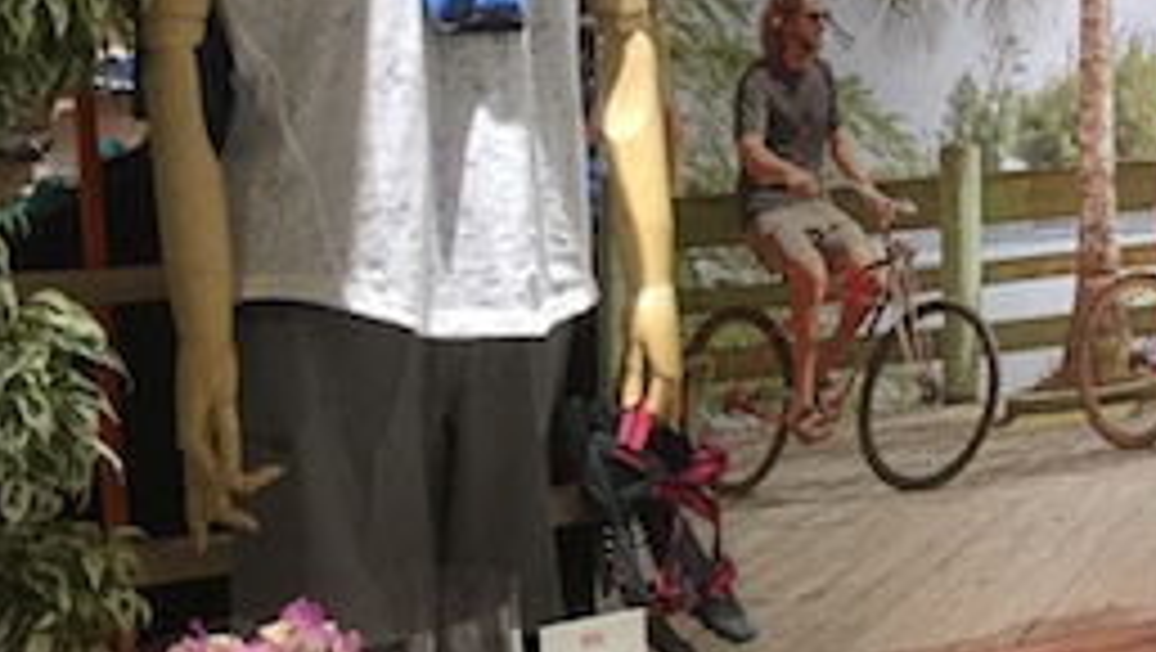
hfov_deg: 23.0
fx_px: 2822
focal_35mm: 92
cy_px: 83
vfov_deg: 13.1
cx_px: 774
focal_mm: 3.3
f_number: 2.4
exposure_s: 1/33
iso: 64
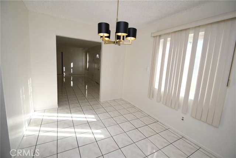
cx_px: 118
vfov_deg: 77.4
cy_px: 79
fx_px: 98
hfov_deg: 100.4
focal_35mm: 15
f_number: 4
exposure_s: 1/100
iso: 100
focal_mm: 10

--------

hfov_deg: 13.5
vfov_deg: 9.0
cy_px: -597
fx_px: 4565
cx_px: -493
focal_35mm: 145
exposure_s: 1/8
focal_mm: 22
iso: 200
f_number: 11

--------

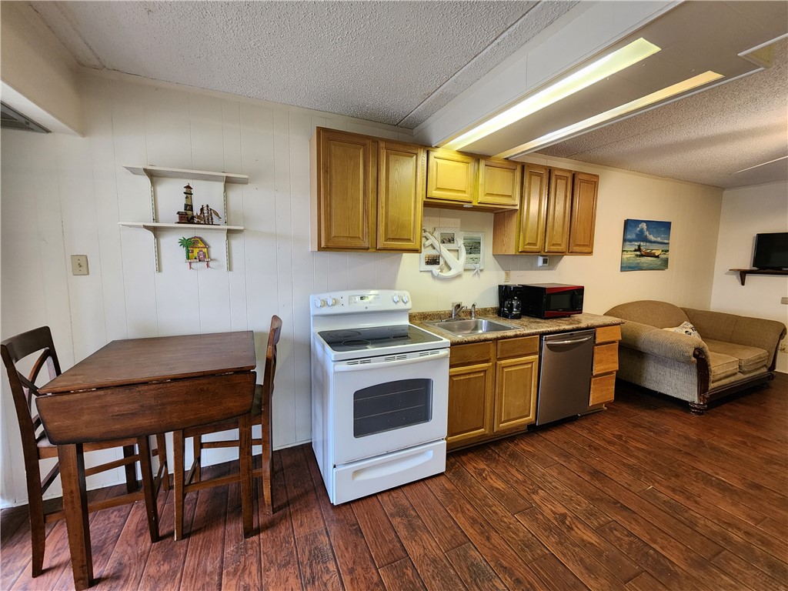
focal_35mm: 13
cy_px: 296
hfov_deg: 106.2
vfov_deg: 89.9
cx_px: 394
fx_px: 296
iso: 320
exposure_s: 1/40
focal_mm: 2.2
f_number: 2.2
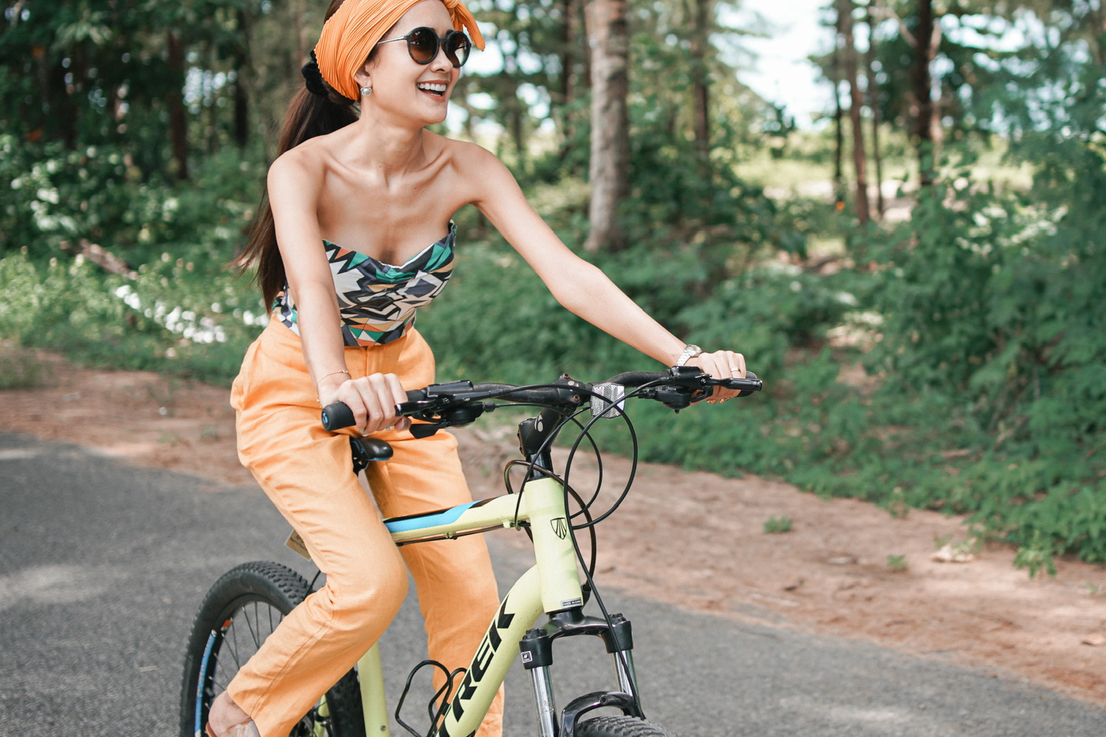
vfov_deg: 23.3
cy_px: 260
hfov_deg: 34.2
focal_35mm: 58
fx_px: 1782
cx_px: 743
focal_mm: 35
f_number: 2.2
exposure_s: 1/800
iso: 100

--------

PROBLEM DESCRIPTION :: In the listing above, find the line with "hfov_deg: 23.0" and output every line through the one with "focal_mm: 10", exactly, without the pictures.

EXERCISE ANSWER ::
hfov_deg: 23.0
fx_px: 2822
focal_35mm: 92
cy_px: 83
vfov_deg: 13.1
cx_px: 774
focal_mm: 3.3
f_number: 2.4
exposure_s: 1/33
iso: 64
cx_px: 118
vfov_deg: 77.4
cy_px: 79
fx_px: 98
hfov_deg: 100.4
focal_35mm: 15
f_number: 4
exposure_s: 1/100
iso: 100
focal_mm: 10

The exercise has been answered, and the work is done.